Taxation of Passive income Flashcards
(8 cards)
What is passive income?
Passive income is money earned from investments or assets without active involvement, such as rental income, interest, royalties, patents, and dividends.
How is rental income taxed?
Rental income is taxable in the year it is receivable and is usually received net of withholding tax, with the withheld amount deductible from the tax liability.
What percentage is typically withheld from rental income for tax purposes?
15% is typically withheld as withholding tax from rental income.
What are examples of deductible expenses for rental income?

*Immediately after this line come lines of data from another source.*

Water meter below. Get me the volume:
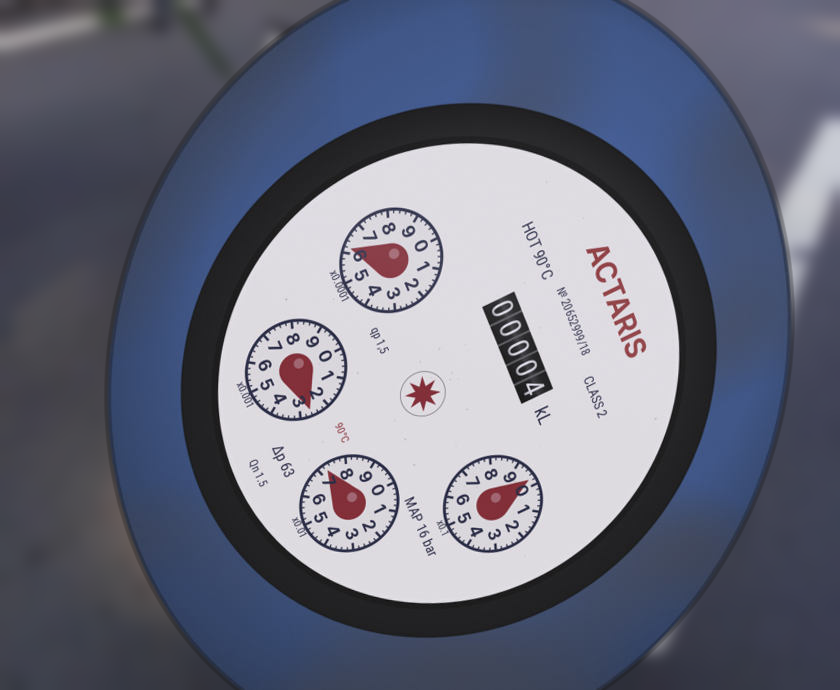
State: 3.9726 kL
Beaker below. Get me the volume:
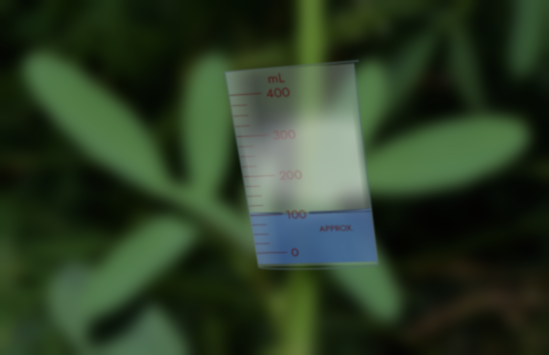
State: 100 mL
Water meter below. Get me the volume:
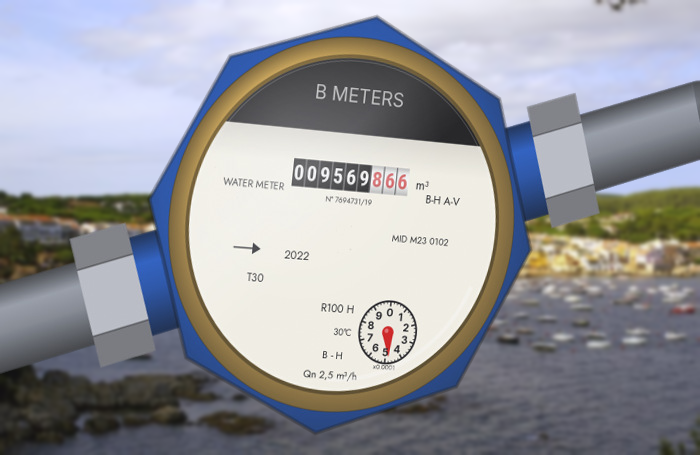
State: 9569.8664 m³
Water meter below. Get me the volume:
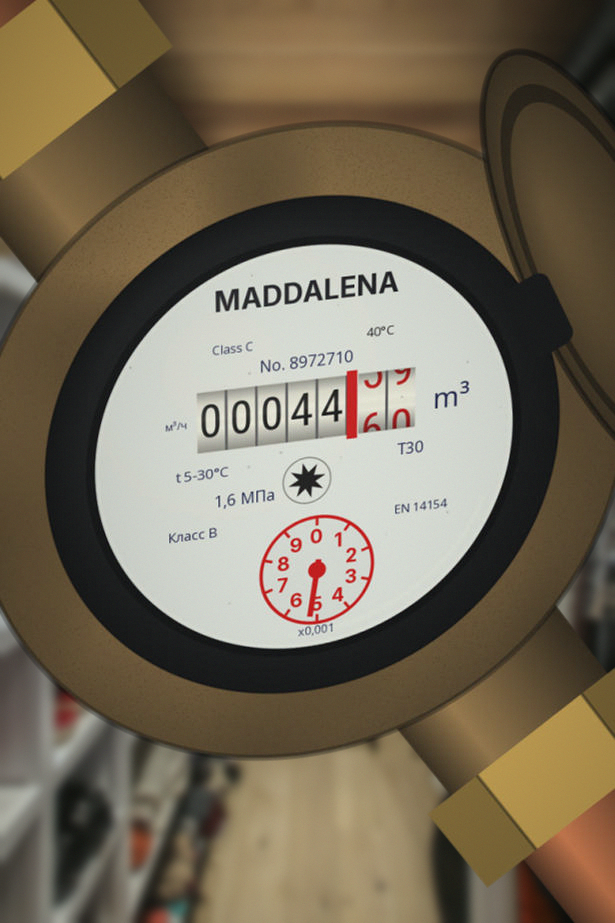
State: 44.595 m³
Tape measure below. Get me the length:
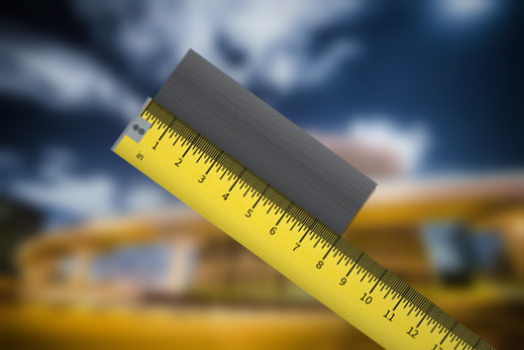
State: 8 in
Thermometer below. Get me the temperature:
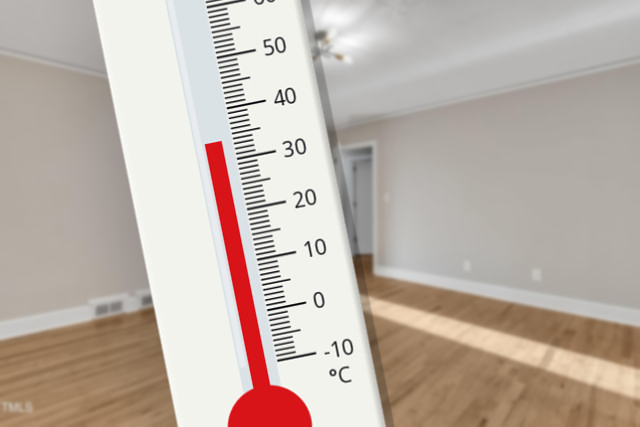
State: 34 °C
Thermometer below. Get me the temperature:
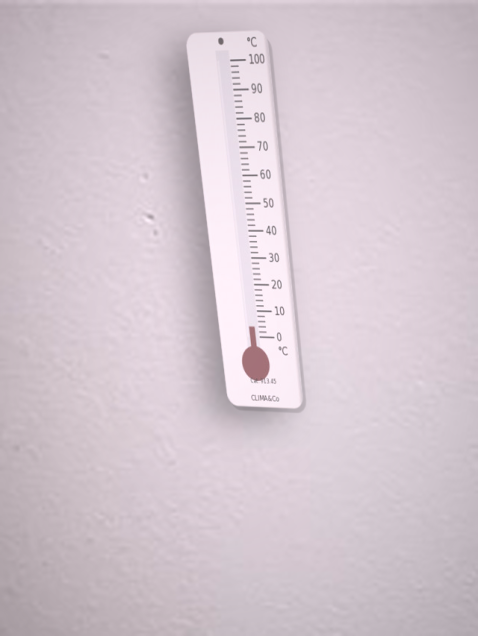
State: 4 °C
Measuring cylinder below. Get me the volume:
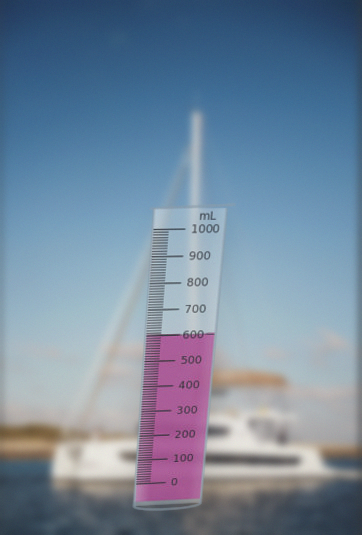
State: 600 mL
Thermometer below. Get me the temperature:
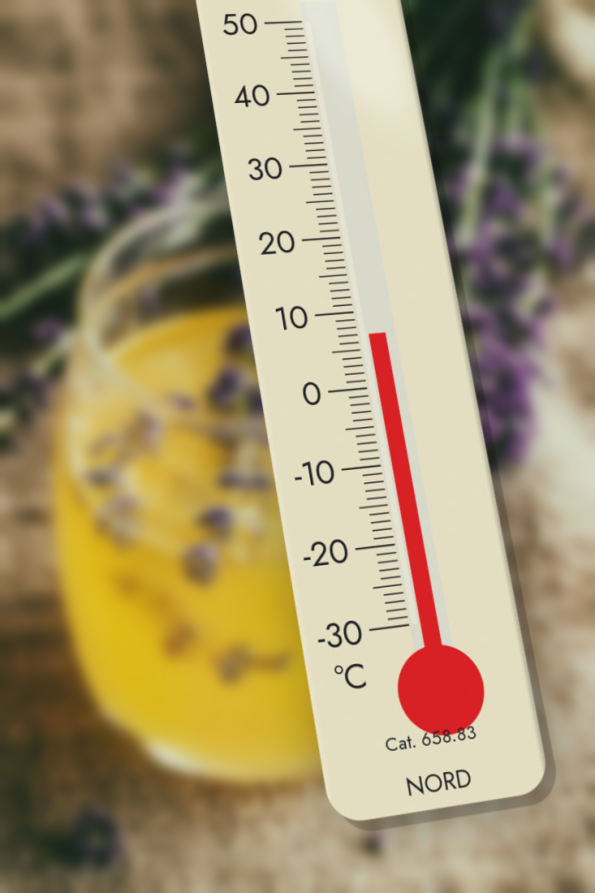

Deductible expenses include rates, insurance, rent (if subletting), and repairs, as long as they are not capital in nature and are wholly, exclusively, and necessarily incurred in generating rental income.
Is interest income taxable?
Yes, interest income is taxable in the year it is receivable, though certain types of interest are exempt from tax.
Provide at least four types of interest that are exempt from tax.
1) Interest up to K10,000 per annum from a bank or building society, 2) Interest on government-issued stocks, bonds, and promissory notes, 3) Interest on certain investment accounts with the new building society, 4) Interest on public loans specified as exempt by the government.
Are there any deductible expenses for interest income?
No, there are no deductible expenses for interest income.
How is dividend income taxed?
Dividend income is subject to a 10% withholding tax, which is considered final and cannot be offset against other income tax liabilities.